Variable capital company framework

When Parliament passed the Variable Capital Companies (VCCs) Bill on 1 Oct 2018, it was set to become a game changer for the Singapore Funds Industry. Major legislative changes have been made to enhance Singapore’s drive to be an Asian hub for fund management and fund domiciliation.

VCC key features and requirements

Firstly, VCC is incorporated under the VCC Act instead of the Companies Act (CA) though, still administered by the Accounting and Corporate Regulatory Authority (ACRA).

  • The VCC can be set up as a single standalone fund, or as an umbrella fund with two or more sub-funds, each holding different assets which, creates economics of scales and cost efficiencies. 
  • VCCs can be used as vehicles for both open-ended and closed-end funds, and for both traditional and alternative strategies
  • VCCs can issue and redeem shares without the need for shareholder approval.
  • VCCs can pay dividends out of capital, not only out of profits. 
  • The VCC regime allows foreign corporate funds to be re-domiciled to Singapore as VCCs.

Accounting and Audit

There’s flexibility in choice of accounting standards - VCCs can use either Singapore or other recognised international accounting standards i.e. the International Financial Reporting Standards (IFRS) and US Generally Accepted Accounting Principles (US GAAP) for their financial statements.

Tax

Tax treatment which is an important factor in determining the venue for fund domiciliation and management, made legislative changes on Income Tax Act, Goods and Services Tax Act & Stamp Duties Act relating to VCC. 

Grant Scheme

To further encourage industry adoption of the VCC framework in Singapore, Monetary Authority of Singapore (MAS) and ACRA which launched the Variable Capital Companies framework on Jan 15, 2020 has also launched a Variable Capital Companies Grant Scheme. 

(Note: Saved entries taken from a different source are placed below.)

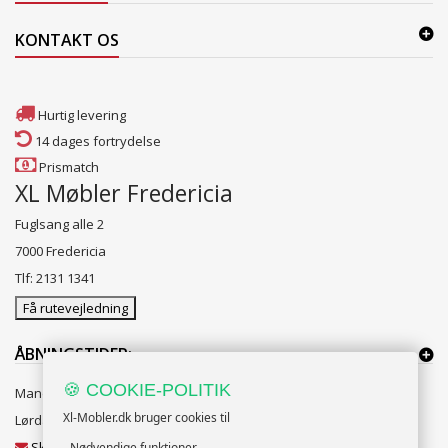
KONTAKT OS
Hurtig levering
14 dages fortrydelse
Prismatch
XL Møbler Fredericia
Fuglsang alle 2
7000 Fredericia
Tlf: 2131 1341
Få rutevejledning
ÅBNINGSTIDER:
🍪 COOKIE-POLITIK
Mandag til Fredag 10:00 til 18:00
Xl-Mobler.dk bruger cookies til
Lørdag og Søndag 10:00 til 16:00
Skriv til vores kundeservice
- Nødvendige funktioner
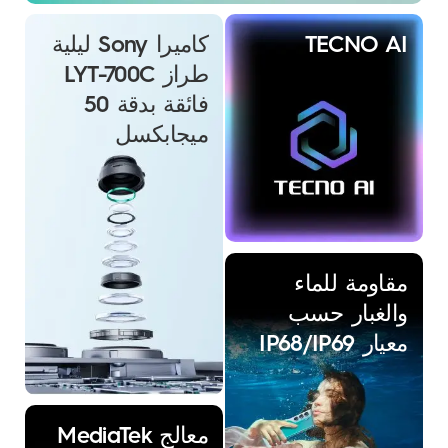
TECNO AI
كاميرا Sony ليلية
طراز LYT-700C
فائقة بدقة 50
ميجابكسل
مقاومة للماء
والغبار حسب
معيار IP68/IP69
معالج MediaTek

The grant scheme will help defray costs involved in incorporating or registering a VCC by co-funding up to 70% of eligible expenses paid to Singapore-based service providers, capped at S$150,000 for each application, with a maximum of three VCCs per fund manager.

Corporate Secretarial/Legal Highlights

  • A VCC must at all times have a manager that complies with the below paragraph, to manage its property or operate the collective investment scheme or schemes that comprises the VCC.
  • A VCC must be managed by a fund manager regulated/licensed by the Monetary Authority of Singapore or persons mentioned insection 99(1)(a), (b), (c) or (d) of the Securities and Futures Act.
  • A VCC must have VCC as part of and at the end of its name.
  • One of the directors of the VCC must be ordinarily resident in Singapore and also be a director or a qualified representative of VCC’s fund manager. Directors of the VCC should be “fit and proper persons”.